La jeune femme devient esclave autant de Loup-Sans-Couronne que de l’amour qu’elle éprouve pour lui : il règne sur elle autant que sur les membres de leur peuple. Ainsi, Blanche-Biche devient l’écho de son partenaire et démontre qu’elle est prête « à sacrifier sa vie et son identité à la relation »86. Si leur couple a transcendé les obstacles qui empêchaient leur amour de voir le jour, Blanche-Biche et Loup-Sans- Couronne ont toutefois franchi une limite : celle de s’aimer au-delà de la raison. C’est la jeune femme qui en est le plus victime, car l’amour devient pour elle une perdition et une négation de soi.

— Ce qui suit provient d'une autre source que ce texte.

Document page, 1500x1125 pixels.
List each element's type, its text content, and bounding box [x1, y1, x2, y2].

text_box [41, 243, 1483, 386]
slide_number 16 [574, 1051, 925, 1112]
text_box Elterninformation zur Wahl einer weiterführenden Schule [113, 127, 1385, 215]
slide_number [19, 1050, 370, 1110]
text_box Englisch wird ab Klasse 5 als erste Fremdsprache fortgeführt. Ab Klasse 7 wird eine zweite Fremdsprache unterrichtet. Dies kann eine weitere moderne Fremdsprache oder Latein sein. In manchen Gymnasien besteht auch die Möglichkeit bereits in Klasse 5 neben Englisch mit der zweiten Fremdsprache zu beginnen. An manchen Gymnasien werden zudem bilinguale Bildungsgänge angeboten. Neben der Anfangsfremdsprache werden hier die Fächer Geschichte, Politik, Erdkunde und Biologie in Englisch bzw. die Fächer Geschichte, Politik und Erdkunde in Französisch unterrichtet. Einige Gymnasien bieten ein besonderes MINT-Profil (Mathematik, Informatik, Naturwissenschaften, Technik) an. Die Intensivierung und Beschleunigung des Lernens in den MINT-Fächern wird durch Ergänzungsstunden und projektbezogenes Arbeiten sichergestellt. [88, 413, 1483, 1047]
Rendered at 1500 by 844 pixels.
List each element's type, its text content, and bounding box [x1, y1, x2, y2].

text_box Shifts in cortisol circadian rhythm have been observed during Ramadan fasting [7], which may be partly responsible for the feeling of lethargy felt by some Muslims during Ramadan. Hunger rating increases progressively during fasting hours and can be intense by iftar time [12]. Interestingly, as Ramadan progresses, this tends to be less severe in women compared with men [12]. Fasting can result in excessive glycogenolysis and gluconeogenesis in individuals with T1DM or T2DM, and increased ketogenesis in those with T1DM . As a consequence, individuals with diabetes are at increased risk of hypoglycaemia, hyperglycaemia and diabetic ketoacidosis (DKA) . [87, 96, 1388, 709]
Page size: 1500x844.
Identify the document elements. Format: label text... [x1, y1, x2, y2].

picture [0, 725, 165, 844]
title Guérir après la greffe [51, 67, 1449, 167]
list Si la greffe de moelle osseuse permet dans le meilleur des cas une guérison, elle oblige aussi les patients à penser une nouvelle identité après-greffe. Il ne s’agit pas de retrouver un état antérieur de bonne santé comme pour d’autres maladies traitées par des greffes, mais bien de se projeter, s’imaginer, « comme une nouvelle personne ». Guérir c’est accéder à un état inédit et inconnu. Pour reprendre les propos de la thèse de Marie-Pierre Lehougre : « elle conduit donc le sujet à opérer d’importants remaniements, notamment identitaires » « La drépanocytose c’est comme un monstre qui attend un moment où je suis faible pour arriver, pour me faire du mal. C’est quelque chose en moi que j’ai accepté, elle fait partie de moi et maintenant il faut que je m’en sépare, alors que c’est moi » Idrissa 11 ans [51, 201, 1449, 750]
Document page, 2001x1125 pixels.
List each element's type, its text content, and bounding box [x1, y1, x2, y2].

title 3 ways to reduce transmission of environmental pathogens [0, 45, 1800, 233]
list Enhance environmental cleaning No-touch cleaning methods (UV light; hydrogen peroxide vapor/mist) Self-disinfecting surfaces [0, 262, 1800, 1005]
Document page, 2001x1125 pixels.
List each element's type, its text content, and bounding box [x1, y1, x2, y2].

Par les tribulations sentimentales de La Pie et Aigle Noir, le troisième angle proposé par Les Cœurs Fendus introduit le lecteur sensible aux romances complexes à une allégorie sentimentale. Cette lecture de mon roman ne décrit pas une utopie romanesque, mais bien une relation réaliste qui démontre les difficultés et les beautés de la vie de couple. Déchirés par des lois concrètes et des interdits tangibles punis de mort, les amants tentent de partager leur vie entre responsabilités et affection. Leur entêtement à outrepasser les édits de La Chienne mène le lecteur à travers un dédale amoureux tendu. Il est emporté par cet angle de lecture à la fois littéral et allusif, où se dessinent les tribulations amoureuses sous le couvert d’un soulèvement contre des édits injustes et des sacrifices dédiés à cette cause. Les tensions que vivent La Pie et Aigle Noir et qu’ils transmettent au lecteur par le récit sont celles d’un couple ordinaire évoluant au sein d’un contexte fantastique et allégorique.